Cet exemple permet par ailleurs de faire la différence entre les termes désignant des notions disciplinaires à connaître, et qui ne peuvent donc pas faire l’objet d’adaptations, et les autres termes qu’il convient de connaître pour étoffer son vocabulaire mais qui ne renvoient pas aux essentiels de la matière considérée. Dans le cadre de l’analyse de l’image, et du français en général, les termes qui devraient donc rester en l’état dans la consigne sont « décrire » et « composition », les deux ayant nécessairement été vus lors de séances leur étant spécifiquement dédiées. « Composition » est toutefois étayé, mais pas de manière exhaustive.
Étape 1 : discrimination
Les termes pouvant poser problème ici sont nombreux. La levée des difficultés lexicales conduit à une réécriture du texte, même si la syntaxe n’engendre pas de difficultés.
On ne considérera pas que le verbe « analyser » est problématique dans la mesure où il s’agit d’une des tâches inhérente à la lecture de l’image et puisque, objet même de l’exercice, il a donc été explicité de différentes manières.
En revanche, le sens du verbe « attacher » dans ce contexte peut être inconnu. Le sens concret risque d’être privilégié et de donner lieu à une confusion importante.

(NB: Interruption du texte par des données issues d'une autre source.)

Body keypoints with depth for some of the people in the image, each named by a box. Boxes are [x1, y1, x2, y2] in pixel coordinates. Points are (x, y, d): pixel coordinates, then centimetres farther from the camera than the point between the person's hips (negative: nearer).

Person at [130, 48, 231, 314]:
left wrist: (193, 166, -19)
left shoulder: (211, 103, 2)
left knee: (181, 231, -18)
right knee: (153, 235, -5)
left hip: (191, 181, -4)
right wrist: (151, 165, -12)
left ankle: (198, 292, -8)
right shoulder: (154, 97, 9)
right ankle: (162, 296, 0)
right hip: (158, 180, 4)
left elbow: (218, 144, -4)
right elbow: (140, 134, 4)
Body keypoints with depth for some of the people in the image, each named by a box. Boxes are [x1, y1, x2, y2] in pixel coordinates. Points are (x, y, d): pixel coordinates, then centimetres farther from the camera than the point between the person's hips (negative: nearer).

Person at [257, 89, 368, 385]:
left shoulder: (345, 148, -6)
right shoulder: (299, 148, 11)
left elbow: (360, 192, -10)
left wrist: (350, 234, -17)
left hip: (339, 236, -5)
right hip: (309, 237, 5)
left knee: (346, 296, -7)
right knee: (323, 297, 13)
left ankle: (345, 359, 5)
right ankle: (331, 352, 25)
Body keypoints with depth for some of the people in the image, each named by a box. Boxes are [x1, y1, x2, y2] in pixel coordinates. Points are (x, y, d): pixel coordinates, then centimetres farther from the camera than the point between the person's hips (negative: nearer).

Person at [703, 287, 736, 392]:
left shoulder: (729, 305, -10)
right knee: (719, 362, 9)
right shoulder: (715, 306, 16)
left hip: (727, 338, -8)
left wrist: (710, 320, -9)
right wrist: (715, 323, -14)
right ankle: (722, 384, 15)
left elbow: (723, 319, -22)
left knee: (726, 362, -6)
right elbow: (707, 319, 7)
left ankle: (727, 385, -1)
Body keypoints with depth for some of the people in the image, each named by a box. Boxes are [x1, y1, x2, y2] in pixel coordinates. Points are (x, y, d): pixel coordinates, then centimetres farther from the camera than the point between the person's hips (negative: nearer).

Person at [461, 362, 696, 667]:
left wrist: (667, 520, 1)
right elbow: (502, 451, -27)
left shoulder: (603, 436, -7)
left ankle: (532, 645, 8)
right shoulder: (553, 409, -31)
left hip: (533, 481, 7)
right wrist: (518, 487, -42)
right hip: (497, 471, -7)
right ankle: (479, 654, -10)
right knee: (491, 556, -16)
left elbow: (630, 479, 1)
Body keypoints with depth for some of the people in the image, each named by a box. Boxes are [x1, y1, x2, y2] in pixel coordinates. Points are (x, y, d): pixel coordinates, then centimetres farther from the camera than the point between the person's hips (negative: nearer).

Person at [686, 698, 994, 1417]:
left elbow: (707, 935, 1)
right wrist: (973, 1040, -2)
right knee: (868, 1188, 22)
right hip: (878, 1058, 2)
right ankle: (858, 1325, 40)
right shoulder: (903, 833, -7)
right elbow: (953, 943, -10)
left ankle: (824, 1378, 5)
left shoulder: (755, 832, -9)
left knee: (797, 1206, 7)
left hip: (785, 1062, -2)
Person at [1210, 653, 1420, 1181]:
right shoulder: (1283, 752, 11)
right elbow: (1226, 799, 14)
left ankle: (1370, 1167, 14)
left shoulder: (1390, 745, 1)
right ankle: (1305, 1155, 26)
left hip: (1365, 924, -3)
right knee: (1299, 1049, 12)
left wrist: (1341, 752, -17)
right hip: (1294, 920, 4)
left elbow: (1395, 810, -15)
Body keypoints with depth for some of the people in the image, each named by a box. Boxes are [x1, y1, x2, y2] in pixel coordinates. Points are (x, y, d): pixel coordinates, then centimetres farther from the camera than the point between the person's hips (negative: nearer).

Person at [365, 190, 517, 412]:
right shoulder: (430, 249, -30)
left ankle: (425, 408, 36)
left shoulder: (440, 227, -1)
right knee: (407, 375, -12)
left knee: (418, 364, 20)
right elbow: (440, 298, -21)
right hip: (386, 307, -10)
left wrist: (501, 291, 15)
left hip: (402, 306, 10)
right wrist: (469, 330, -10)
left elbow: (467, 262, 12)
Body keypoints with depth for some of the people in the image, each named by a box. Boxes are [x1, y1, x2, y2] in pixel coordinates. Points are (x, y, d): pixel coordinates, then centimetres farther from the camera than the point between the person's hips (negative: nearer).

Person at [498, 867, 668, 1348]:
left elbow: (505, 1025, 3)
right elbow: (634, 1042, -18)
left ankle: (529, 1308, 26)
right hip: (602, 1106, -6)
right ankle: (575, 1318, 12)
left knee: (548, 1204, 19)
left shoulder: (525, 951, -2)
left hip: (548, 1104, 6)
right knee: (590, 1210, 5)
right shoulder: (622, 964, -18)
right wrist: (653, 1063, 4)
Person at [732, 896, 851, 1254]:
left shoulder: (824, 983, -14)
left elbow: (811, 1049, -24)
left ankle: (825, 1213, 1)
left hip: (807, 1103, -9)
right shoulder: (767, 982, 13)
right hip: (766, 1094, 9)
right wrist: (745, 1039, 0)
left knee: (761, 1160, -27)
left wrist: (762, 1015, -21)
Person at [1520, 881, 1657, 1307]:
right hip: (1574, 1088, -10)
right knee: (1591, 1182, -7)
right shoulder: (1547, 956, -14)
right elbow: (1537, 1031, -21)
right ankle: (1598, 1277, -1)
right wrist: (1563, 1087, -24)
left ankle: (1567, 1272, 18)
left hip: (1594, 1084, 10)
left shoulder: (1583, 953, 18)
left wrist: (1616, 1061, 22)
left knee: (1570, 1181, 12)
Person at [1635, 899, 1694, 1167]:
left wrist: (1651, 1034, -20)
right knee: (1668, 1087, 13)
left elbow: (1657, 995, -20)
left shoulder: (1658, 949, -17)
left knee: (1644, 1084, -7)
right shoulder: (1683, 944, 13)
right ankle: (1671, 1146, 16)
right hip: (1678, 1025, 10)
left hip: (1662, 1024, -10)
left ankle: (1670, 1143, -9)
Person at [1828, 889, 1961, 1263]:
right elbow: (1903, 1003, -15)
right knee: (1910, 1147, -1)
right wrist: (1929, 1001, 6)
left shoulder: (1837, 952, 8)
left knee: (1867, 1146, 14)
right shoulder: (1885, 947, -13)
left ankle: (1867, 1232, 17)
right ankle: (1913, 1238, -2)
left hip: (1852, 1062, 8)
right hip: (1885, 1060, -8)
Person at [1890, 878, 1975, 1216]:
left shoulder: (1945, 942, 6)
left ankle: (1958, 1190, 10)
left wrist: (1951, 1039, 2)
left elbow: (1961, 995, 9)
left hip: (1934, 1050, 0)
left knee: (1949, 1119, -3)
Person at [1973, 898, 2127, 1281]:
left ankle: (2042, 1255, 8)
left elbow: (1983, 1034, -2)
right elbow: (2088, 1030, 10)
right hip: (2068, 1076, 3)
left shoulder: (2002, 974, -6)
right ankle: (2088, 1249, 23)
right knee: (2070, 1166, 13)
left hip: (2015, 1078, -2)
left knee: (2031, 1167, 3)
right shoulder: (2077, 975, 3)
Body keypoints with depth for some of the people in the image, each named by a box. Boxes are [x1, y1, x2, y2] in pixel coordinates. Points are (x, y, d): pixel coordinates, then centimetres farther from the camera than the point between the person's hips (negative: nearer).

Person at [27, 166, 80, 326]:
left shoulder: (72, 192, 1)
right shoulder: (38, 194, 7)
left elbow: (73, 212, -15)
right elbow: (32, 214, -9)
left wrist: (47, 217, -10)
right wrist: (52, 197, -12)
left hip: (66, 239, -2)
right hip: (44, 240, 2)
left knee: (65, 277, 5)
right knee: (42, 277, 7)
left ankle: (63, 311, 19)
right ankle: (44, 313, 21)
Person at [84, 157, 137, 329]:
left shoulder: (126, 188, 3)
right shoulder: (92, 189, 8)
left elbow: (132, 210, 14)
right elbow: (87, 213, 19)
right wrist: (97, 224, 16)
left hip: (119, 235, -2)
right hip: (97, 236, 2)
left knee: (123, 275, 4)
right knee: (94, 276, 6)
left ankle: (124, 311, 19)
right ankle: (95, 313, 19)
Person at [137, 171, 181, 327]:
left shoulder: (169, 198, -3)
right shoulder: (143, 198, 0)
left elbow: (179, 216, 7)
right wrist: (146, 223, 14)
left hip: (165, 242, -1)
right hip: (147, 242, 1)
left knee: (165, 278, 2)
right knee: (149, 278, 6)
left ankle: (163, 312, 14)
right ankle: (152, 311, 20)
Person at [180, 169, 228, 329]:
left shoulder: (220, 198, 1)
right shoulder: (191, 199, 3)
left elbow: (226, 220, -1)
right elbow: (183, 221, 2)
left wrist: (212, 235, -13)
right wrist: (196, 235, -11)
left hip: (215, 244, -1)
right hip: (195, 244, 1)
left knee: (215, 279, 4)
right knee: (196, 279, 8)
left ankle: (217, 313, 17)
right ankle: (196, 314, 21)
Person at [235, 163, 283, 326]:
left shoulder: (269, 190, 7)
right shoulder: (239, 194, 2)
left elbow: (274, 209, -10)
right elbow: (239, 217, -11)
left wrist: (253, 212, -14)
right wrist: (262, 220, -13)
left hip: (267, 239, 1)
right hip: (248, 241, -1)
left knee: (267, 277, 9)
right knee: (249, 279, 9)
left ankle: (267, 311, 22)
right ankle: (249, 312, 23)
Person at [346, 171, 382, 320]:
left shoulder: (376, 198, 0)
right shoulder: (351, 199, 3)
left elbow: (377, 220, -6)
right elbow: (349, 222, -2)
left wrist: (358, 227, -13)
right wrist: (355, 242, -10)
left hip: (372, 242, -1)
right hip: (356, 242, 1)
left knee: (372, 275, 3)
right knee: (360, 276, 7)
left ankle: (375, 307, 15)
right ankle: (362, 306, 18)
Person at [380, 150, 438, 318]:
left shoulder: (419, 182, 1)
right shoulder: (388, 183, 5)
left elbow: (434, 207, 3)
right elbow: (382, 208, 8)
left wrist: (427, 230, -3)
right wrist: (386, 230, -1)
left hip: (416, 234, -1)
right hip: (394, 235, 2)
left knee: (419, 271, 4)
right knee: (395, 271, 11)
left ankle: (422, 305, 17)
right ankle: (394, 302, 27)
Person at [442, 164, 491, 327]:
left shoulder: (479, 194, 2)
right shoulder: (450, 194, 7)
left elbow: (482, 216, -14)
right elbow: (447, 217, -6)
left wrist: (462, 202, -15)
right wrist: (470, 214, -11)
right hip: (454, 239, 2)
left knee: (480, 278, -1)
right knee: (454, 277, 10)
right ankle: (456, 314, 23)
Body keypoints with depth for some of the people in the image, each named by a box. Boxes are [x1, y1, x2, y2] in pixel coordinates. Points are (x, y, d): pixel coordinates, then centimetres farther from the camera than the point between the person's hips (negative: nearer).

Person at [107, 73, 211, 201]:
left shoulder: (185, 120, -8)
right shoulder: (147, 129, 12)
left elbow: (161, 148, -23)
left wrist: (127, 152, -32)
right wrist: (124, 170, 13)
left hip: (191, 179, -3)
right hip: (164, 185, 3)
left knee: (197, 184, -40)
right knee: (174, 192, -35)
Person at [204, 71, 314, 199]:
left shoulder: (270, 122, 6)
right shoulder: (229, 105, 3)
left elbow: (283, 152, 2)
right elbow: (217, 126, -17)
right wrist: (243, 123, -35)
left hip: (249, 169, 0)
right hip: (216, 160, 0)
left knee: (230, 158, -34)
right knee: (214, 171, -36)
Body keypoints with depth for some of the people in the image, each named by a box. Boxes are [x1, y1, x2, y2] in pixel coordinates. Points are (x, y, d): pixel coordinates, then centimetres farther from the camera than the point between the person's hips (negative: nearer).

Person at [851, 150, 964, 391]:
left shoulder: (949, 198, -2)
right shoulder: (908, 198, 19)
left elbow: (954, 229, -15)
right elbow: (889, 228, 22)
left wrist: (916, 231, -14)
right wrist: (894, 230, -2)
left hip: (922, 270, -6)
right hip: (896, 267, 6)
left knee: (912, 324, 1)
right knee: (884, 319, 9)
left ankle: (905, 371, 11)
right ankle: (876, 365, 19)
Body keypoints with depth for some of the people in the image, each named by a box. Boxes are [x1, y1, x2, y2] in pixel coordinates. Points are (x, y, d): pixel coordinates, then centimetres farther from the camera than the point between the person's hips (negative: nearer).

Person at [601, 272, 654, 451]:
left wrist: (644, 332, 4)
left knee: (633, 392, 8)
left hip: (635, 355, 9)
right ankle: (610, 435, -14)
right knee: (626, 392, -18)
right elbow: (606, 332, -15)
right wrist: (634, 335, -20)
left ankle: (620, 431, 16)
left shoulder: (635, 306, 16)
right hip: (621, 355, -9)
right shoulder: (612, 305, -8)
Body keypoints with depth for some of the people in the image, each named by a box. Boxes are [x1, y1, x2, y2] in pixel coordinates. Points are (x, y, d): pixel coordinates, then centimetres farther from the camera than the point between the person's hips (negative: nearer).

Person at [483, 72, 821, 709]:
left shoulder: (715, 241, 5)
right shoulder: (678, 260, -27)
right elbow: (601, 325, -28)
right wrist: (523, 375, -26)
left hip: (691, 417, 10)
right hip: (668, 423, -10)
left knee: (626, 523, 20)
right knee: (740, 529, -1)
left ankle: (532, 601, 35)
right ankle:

Si le film a été vu, le verbe « identifier » ne devrait pas être source de difficultés. Si ce n’est pas le cas, il convient peut-être de l’éclairer.
Étape 2 : marquage
Le même procédé que dans le premier exemple est appliqué, les mots pouvant poser problème sont en bleu et en caractères gras. Voir le texte à l’étape 3.
Étape 3 : éclairage
Analyser l’affiche du film […]. Vous vous attacherez à :
identifier les personnages représentés ;
décrire la composition de l’affiche ainsi que le choix des couleurs.
Compte tenu des éléments ajoutés au texte initial, il vaut mieux numéroter les lignes, reprendre sur une feuille annexe ou dans la marge les mots et les expressions s’y rapportant, et proposer en plus un texte réécrit.
Dans la marge, on aurait :
l. 1 : attacherez à : ferez attention à :
ou Important :
Il ne serait pas judicieux de proposer « se concentrer sur » qui pourrait poser des problèmes également.
l. 2 : identifier : dire qui est sur l’affiche / qui sont les personnages sur l’affiche
représentés : représentés sur l’affiche, qui sont sur l’affiche
l. 3 : composition : les choses (ou éléments) sur l’affiche (+ tout ce qui a été vu : plan, taille, etc.)
ainsi que : et
Proposition de réécriture (consigne donnée à l’élève) :
Analyser l’affiche du film […]. Vous ferez surtout attention à :
ou
Analyser l’affiche du film […]. Attention : ![]()
- Qui sont les personnages sur l’affiche ?
- Décrire les choses (ou les éléments) qui sont sur l’affiche et ce que vous pensez du choix des couleurs.
ou
- Décrire l’affiche et dites ce que vous pensez du choix des couleurs
Remarques
Pour la dernière phrase, on peut laisser les deux propositions coordonnées. En cas de doute, sur la réécriture, on peut faire deux phrases simples :
Décrire les choses qui sont sur l’affiche. Que pensez-vous du choix des couleurs ? (voire : Que pensez-vous des couleurs ?)
La phrase est également modifiée car la tournure « Décrire (…) choix des couleurs » pose un problème sémantique.
Le verbe « décrire », qui est à coupler ici avec le substantif « composition », fait a priori l’objet de séances spécifiques, comme cela a été dit plus haut, préexistant à l’exercice proposé. Il est supposé que les tâches qu’il implique sont connues.
Pour mettre au jour et faciliter l’appréhension et la mémorisation de ce qu’il induit dans le cadre d’une lecture d’image fixe, une fiche spécifique, couplant écrit, explicitations accessibles et illustrations peut être pensée.
Outils supplémentaires
Les ouvrages et sites dédiés au français langue étrangère (FLE) constituent un vivier de ressources intéressantes pour enrichir le vocabulaire des élèves sourds et malentendants.
Il est également possible de se référer aux sites :
- Le point du FLE. Il regroupe un certain nombre d'exercices, des fiches d'activités et une page de réflexions sur les pratiques de classe.
- Bonjour de France. Des enseignants y mutualisent leurs supports.